Not physically but the emotional wear and tear is nothing to be sneezed at.
Just wanted to say that it is hard, hard, hard.
I too have been a holder on to - glad there is stuff that is good too, but I understand how that isn't what is holding your attention right now.
I understand. I celebrate small victories but in no way does that add up to anything anyone would consider "normal."
Dear Lord you sound so like me. I got good at walking away. I have a threshold which if someone passes, I leave. Finding out that Evan was an addict was one of those things. My entire life if I found out that someone had a substance abuse issue I stepped away.
Deciding to maintain my relationship with Evan made me cry, tremble, even want to throw up. He wasn't even doing anything bad to me -- it was just that he was an addict and I knew I was supposed to run.
I've also thought about how caring for these kids can mean accepting treatment that we would never accept from someone else.
Al-Anon was the best training I ever had for being a foster parent. It taught me how to have boundaries while still in a relationship with someone. It taught me how to find a place where my options weren't just "taking it" or leaving.
I'm glad your wrote again.
We are here.
I'm so glad to see you posting again. I wish that I had something great to say but all I can think of is to keep going. It sounds like you are holding up as well as can be expected. I've been thinking of you.

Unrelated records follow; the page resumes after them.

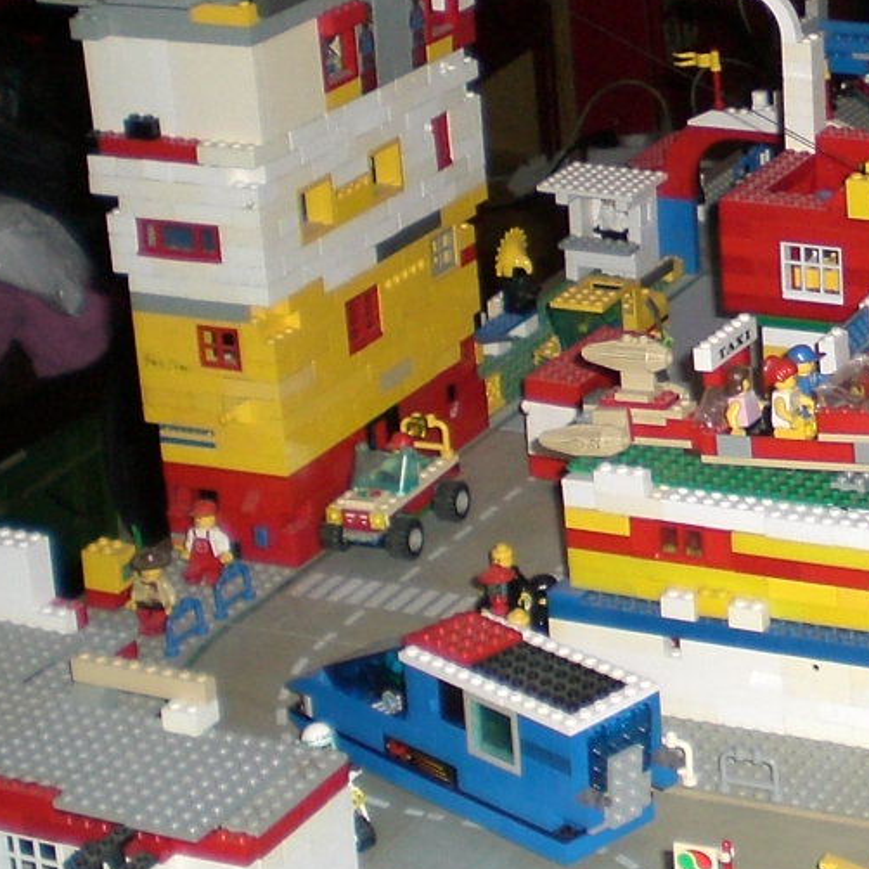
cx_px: 1087
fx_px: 3039
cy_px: 241
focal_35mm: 107
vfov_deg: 16.2
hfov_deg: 15.6
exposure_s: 1/60
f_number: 3.1
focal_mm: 6.3
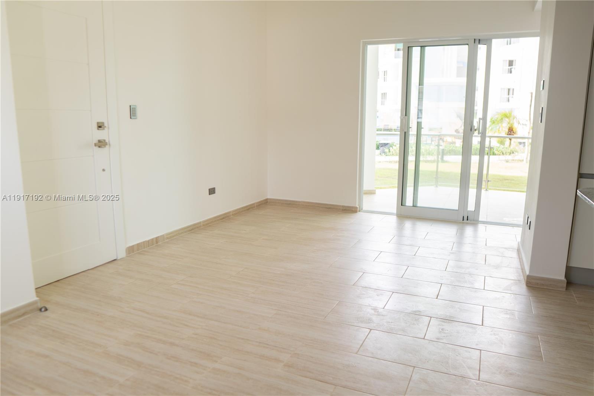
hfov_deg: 73.8
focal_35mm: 24
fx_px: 396
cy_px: 198
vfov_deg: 53.1
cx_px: 297
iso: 64
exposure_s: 1/50
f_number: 2.2
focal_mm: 16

It's got to be so hard. Especially since the things he does are typical -- they're just amped up by a million and the reasons he does them are very different. But I'd bet you have people (from outside of the foster/adoption world) that say things like "my son/daughter does that."
I am glad you are writing too. I miss you and I wonder how you are doing. Hang in there.
http://sandycovetrail.blogspot.com
Your post brought home to me how it really takes someone who lives it to understand it. I could have written a similar post about my S. I feel for you!